(Data items)

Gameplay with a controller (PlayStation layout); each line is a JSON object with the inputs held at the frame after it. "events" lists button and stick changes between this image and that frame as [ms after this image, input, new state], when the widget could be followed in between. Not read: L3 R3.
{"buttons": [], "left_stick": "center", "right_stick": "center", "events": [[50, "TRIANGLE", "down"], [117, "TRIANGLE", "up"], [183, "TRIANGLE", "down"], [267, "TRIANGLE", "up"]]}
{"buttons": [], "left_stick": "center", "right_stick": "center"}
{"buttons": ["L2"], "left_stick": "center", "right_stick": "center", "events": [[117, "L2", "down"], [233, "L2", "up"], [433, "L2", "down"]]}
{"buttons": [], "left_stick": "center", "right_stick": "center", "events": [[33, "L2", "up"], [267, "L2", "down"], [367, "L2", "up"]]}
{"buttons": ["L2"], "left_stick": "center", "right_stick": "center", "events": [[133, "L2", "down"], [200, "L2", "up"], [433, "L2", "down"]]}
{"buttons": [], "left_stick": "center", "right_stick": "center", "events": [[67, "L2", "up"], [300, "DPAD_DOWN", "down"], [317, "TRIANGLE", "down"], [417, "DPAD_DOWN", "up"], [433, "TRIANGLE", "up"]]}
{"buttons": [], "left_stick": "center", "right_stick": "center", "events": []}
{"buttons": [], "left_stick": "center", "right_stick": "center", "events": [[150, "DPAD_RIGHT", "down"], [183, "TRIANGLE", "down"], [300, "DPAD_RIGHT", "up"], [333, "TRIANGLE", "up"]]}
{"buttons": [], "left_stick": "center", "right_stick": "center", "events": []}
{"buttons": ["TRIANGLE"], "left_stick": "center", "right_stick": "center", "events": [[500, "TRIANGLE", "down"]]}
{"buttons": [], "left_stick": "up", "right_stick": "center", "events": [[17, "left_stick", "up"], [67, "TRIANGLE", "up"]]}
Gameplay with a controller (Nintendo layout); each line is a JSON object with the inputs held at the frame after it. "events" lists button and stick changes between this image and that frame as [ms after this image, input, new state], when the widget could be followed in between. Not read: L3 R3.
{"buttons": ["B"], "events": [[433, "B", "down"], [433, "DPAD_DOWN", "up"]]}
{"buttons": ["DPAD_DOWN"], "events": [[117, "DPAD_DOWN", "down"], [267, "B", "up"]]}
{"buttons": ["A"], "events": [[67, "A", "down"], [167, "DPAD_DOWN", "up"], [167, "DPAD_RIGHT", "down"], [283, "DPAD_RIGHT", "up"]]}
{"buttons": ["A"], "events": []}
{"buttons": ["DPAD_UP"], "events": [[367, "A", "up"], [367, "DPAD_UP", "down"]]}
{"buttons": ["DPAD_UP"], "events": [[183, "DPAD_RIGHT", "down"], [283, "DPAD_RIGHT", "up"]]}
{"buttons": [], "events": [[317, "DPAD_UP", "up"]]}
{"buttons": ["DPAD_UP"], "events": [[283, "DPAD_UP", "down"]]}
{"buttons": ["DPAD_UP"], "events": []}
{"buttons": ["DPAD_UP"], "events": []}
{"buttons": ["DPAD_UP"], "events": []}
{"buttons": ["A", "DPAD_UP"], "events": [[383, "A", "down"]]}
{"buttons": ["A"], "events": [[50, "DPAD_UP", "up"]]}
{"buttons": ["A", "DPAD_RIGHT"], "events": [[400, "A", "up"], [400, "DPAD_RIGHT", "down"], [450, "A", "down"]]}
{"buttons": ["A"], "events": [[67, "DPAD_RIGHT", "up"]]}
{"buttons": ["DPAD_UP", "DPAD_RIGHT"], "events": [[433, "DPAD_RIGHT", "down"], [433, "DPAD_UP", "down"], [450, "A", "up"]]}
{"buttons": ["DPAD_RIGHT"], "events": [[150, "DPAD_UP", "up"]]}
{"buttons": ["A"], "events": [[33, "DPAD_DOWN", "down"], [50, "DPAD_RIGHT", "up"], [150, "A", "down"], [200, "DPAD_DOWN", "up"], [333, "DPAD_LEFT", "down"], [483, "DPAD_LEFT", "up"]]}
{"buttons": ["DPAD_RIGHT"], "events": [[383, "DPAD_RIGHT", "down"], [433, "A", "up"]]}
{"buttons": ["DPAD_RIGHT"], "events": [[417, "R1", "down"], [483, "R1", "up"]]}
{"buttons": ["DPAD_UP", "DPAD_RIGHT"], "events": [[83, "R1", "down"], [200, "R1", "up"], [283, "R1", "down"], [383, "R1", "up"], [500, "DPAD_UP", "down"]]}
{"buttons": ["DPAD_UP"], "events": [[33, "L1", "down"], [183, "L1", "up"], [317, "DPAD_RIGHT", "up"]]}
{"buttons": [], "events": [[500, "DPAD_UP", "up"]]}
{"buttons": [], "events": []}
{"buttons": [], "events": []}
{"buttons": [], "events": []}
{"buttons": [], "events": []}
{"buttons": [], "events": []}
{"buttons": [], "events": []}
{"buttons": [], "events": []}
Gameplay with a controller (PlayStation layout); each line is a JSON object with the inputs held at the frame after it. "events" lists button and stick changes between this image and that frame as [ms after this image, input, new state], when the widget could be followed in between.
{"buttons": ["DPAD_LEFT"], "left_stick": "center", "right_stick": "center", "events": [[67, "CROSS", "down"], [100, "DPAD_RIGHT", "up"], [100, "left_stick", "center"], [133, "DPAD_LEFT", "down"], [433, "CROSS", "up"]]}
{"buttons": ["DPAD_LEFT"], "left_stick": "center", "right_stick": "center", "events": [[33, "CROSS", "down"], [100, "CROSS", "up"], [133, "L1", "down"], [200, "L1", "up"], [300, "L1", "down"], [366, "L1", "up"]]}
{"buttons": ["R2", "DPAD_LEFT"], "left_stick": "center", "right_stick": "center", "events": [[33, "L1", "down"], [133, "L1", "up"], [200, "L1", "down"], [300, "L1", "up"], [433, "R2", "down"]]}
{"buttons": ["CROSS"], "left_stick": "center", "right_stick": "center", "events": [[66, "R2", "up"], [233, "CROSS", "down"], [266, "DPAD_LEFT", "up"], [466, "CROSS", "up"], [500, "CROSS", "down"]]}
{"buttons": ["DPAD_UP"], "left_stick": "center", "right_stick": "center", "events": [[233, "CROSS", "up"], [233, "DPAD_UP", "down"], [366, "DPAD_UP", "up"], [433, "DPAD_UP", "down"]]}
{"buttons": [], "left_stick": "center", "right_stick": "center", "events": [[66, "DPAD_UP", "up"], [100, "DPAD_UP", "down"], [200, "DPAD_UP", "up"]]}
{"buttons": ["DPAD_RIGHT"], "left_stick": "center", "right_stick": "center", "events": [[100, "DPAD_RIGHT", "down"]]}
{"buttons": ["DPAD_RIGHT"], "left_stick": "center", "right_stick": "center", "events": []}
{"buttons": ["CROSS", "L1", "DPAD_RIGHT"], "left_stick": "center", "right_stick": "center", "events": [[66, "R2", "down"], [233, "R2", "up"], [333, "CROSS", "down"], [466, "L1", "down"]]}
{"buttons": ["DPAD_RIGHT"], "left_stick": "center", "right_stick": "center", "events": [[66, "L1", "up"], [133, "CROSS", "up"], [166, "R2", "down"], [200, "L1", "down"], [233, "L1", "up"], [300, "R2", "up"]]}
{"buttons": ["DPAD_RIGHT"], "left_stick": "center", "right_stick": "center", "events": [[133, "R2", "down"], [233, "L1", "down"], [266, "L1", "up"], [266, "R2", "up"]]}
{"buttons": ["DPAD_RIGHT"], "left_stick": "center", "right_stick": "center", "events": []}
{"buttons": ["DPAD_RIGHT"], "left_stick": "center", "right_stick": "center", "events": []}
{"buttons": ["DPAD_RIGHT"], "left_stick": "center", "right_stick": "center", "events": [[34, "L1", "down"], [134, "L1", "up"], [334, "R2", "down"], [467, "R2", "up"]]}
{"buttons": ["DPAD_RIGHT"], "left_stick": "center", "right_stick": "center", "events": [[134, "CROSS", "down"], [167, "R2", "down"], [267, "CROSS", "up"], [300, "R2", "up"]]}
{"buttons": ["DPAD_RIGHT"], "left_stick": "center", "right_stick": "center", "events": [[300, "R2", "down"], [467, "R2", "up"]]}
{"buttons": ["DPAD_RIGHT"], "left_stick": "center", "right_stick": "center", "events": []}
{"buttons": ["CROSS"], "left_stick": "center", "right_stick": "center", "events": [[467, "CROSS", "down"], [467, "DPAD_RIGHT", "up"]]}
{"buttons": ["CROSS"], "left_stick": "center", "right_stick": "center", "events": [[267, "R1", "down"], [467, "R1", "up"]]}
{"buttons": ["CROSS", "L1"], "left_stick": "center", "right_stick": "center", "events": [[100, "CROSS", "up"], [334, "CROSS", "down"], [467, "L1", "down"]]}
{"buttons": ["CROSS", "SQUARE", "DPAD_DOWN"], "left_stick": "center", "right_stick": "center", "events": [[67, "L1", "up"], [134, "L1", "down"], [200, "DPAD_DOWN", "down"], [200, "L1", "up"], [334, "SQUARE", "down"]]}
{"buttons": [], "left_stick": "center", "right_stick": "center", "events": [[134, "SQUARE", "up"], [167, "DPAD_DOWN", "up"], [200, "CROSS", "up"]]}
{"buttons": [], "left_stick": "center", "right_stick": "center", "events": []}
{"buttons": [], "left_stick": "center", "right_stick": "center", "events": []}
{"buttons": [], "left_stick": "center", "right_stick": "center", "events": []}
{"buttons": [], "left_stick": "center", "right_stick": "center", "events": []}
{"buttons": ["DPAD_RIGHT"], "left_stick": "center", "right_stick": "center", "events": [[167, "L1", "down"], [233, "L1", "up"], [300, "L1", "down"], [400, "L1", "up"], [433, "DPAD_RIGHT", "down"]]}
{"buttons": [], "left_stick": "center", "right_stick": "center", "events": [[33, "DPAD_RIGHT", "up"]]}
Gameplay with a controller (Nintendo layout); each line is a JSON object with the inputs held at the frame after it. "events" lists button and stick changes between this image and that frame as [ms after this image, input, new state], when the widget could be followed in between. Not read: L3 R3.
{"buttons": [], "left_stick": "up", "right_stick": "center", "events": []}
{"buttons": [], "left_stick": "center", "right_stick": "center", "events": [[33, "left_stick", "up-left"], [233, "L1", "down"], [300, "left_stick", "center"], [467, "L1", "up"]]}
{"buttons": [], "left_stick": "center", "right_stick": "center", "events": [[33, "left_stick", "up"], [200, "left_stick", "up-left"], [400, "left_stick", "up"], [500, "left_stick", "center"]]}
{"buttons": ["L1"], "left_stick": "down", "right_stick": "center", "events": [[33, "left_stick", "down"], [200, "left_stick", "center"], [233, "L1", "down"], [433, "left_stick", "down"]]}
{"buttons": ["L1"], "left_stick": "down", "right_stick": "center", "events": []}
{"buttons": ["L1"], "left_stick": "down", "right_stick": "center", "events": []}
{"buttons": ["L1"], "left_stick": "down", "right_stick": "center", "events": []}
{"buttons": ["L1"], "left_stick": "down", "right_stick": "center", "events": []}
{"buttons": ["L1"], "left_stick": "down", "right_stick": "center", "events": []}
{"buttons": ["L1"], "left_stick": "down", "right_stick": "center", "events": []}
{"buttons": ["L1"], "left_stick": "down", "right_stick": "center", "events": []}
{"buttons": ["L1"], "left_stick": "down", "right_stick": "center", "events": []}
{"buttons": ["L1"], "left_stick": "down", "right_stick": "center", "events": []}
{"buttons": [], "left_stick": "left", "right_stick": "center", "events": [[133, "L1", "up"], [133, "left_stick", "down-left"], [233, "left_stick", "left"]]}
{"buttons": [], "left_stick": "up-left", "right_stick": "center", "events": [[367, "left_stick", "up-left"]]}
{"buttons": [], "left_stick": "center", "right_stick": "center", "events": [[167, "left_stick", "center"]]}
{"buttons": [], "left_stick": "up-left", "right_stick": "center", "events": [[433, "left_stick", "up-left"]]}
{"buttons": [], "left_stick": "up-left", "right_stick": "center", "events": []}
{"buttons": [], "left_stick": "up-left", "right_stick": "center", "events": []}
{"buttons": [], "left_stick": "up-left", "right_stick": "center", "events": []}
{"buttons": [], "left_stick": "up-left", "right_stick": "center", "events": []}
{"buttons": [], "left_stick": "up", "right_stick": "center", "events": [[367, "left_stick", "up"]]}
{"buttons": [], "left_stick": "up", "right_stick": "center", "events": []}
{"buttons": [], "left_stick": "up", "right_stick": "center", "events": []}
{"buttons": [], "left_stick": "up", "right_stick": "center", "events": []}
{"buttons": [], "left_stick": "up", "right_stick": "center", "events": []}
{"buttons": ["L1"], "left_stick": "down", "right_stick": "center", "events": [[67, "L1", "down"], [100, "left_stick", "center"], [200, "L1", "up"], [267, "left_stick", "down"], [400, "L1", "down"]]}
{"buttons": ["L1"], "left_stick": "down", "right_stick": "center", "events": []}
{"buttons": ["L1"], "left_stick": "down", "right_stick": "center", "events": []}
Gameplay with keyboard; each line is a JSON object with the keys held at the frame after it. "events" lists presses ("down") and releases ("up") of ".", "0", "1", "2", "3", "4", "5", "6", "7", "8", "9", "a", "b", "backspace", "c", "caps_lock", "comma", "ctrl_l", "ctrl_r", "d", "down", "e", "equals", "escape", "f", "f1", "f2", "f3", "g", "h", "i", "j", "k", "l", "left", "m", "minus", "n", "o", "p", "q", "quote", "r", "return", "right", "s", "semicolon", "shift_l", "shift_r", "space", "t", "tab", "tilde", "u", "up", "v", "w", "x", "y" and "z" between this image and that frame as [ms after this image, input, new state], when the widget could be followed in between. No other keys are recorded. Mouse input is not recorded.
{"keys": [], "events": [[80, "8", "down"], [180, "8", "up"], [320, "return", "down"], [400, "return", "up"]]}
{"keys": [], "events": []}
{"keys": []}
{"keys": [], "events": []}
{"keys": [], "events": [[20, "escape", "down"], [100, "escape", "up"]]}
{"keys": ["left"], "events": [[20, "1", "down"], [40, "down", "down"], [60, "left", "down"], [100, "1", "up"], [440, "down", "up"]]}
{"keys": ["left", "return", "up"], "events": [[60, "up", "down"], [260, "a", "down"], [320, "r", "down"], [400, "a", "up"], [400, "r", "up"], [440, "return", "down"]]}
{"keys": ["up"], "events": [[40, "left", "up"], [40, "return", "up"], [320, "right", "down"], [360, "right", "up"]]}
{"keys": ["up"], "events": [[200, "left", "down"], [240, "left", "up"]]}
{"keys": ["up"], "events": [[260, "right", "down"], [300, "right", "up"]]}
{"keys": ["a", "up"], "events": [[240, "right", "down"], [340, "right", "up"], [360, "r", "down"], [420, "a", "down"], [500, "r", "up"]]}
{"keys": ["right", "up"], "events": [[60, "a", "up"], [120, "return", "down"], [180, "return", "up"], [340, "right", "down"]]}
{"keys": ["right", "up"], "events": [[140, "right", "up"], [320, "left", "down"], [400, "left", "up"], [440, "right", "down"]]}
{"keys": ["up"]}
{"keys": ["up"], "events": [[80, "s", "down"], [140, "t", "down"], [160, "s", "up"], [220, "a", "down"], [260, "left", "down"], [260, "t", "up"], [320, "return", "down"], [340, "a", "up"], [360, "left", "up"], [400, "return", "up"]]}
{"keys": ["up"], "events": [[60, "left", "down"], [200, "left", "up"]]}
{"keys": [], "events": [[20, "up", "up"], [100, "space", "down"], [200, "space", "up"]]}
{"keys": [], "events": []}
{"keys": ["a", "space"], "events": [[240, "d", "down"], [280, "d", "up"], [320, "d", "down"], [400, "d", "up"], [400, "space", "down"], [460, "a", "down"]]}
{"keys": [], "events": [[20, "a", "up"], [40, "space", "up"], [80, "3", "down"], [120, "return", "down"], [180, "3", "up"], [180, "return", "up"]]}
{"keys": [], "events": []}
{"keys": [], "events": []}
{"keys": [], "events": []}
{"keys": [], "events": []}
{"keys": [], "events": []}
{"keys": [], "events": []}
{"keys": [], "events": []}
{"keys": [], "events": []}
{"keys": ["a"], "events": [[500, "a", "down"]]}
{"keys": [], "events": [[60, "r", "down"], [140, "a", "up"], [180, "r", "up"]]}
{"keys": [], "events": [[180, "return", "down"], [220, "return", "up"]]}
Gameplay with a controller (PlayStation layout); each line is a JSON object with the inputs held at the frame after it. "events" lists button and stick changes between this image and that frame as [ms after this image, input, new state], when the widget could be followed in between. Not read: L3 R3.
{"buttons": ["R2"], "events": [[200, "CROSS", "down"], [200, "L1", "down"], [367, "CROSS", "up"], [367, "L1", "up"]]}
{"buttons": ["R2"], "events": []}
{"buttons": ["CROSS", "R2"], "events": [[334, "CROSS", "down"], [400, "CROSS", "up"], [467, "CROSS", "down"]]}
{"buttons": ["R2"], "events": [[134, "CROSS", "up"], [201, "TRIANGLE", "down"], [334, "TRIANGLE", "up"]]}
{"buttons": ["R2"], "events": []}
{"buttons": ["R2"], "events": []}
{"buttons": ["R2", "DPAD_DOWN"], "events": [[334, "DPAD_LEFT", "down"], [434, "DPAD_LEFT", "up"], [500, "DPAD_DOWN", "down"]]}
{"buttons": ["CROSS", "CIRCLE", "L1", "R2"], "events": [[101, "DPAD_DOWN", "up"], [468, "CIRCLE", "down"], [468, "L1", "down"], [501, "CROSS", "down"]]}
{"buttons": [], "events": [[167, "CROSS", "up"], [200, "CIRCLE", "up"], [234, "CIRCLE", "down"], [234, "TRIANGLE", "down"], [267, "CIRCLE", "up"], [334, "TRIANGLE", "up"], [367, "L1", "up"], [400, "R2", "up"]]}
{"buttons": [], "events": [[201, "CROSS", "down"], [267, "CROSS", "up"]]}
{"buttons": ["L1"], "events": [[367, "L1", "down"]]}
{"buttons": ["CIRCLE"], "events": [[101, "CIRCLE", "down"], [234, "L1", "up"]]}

◆ Instructions to follow ◆
Take every line from the data that contains the word "SQUARE".

◆ Expected answer ◆
{"buttons": ["CROSS", "SQUARE", "DPAD_DOWN"], "left_stick": "center", "right_stick": "center", "events": [[67, "L1", "up"], [134, "L1", "down"], [200, "DPAD_DOWN", "down"], [200, "L1", "up"], [334, "SQUARE", "down"]]}
{"buttons": [], "left_stick": "center", "right_stick": "center", "events": [[134, "SQUARE", "up"], [167, "DPAD_DOWN", "up"], [200, "CROSS", "up"]]}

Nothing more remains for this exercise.